▶ Excerpt to read
As of June 30, 2021, we have recorded a valuation allowance for the portion of our net operating loss that is limited by Internal Revenue Code Section 382.

Management considers the scheduled reversal of deferred tax liabilities, projected future taxable income, and tax planning strategies in making the assessment
of the ultimate realization of deferred tax assets. The Company establishes a valuation allowance against net operating losses and other deferred tax assets to the
extent it believes the future benefit from these assets will not be realized in the statutory carryforward periods, based upon the level of historical taxable income
and projections for future taxable income over the periods for which the deferred tax assets are deductible. At the time of this report, we have recorded a
valuation allowance for our expected inability to realize the future benefits of certain federal and state deferred tax assets as further discussed in Note 13 -
Income Taxes. If our estimates and judgments change regarding our ability to utilize our deferred tax assets, our tax provision would change in the period it is
determined that recovery is probable.

Stock-based Compensation.    The fair value and expected vesting period of the Company's market-based awards were determined using a Monte Carlo
simulation. This technique uses a geometric Brownian motion model with defined variables and randomly generates values for each variable through multiple
trials. Variables include stock price volatility, expected term of the award, the expected risk-free interest rate, and the expected dividend yield of the Company's
stock. The risk-free interest rate used is the U.S. Treasury yield for bonds matching the expected term of the award on the date of grant. Vesting of market-based
awards is based on the Company's total common stock return compared to a peer group of other companies in our industry with comparable market
capitalizations and, for certain awards, the Company's share price attaining a set target.

▶ Collected material
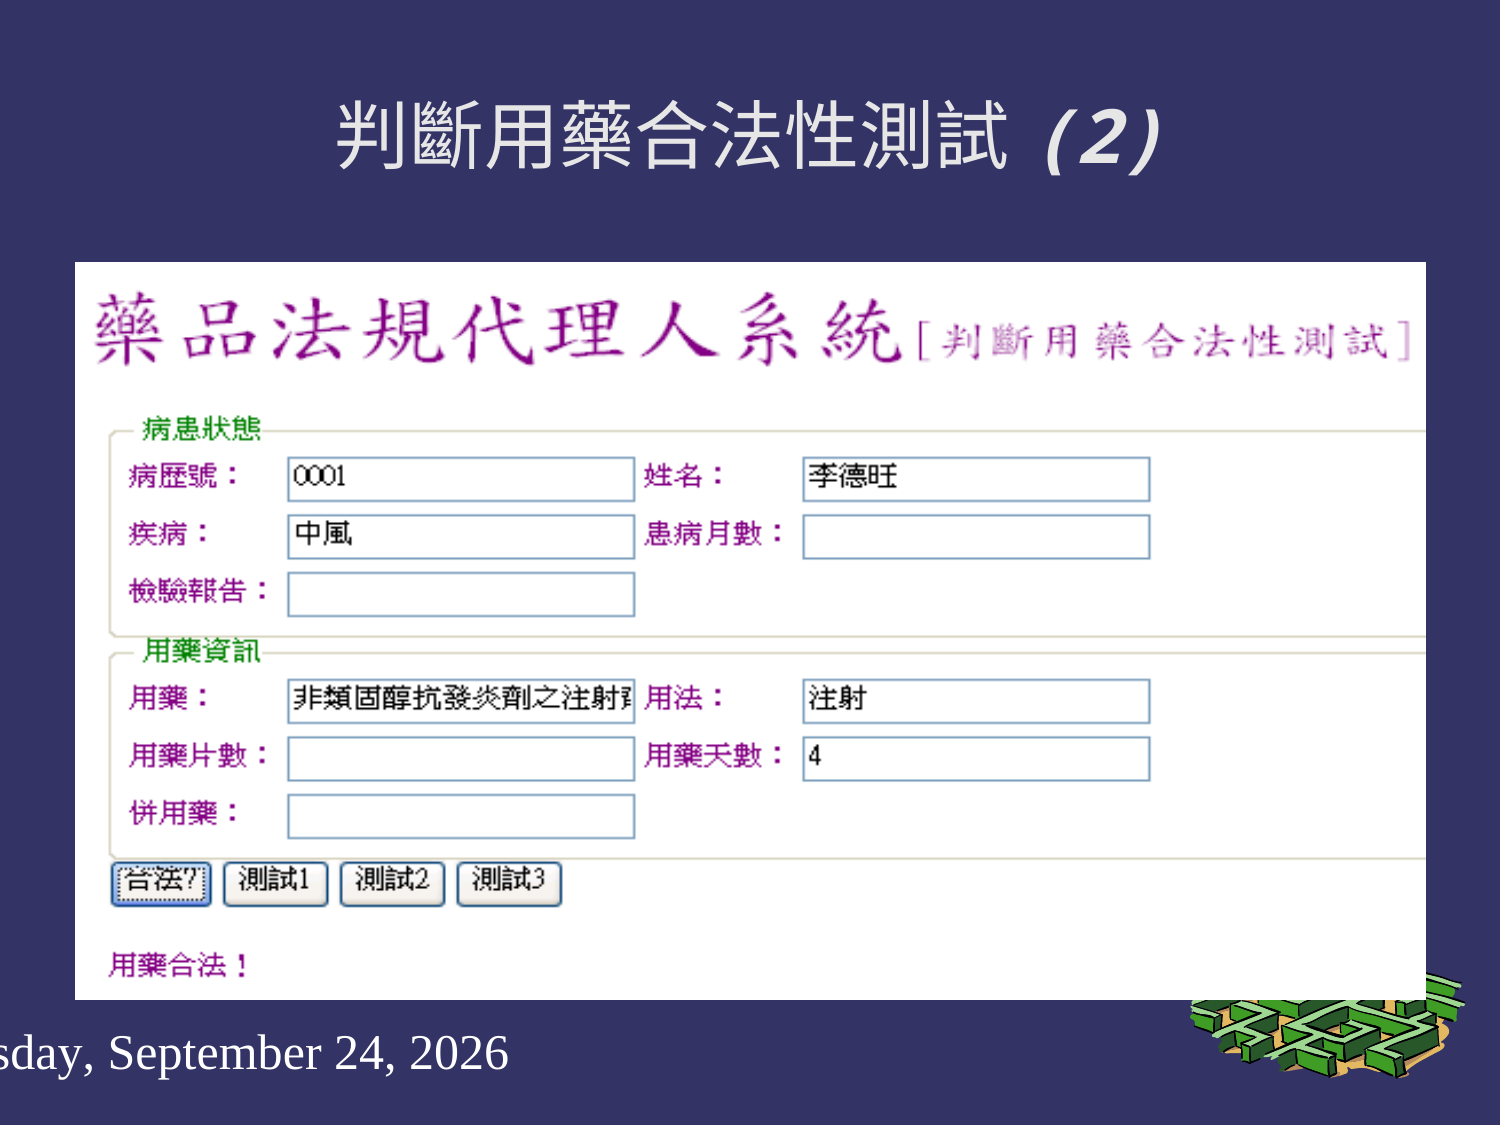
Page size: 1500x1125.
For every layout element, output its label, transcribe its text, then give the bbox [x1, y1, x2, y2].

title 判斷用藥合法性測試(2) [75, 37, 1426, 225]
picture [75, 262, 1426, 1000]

▶ What the task asks
Continue the financial-report passage on deferred tax assets and stock-based compensation from the end of its final sentence.

▶ Exercise output
Recent Accounting Pronouncements.    Refer to Note 2 to our consolidated financial statements in Item 8 for discussion of the recent accounting
pronouncements issued by the Financial Accounting Standards Board.

Off-Balance Sheet Arrangements

The Company had no off-balance sheet arrangements as of June 30, 2021.

Item 7A.    Quantitative and Qualitative Disclosures About Market Risks

Interest Rate Risk

We are exposed to changes in interest rates. Changes in interest rates affect the interest earned on our cash and cash equivalents. Additionally, any borrowings
under the Senior Secured Credit Facility will bear interest, at our option, at either LIBOR plus 2.75%, subject to a minimum LIBOR of 0.25%, or the Prime
Rate, as defined under the Senior Secured Credit Facility, plus 1.00%. LIBOR rates are sensitive to the period of contract and market volatility, as well as
changes in forward interest rate yields. Under our current policies, we do not use interest rate derivative instruments to manage exposure to interest rate
changes.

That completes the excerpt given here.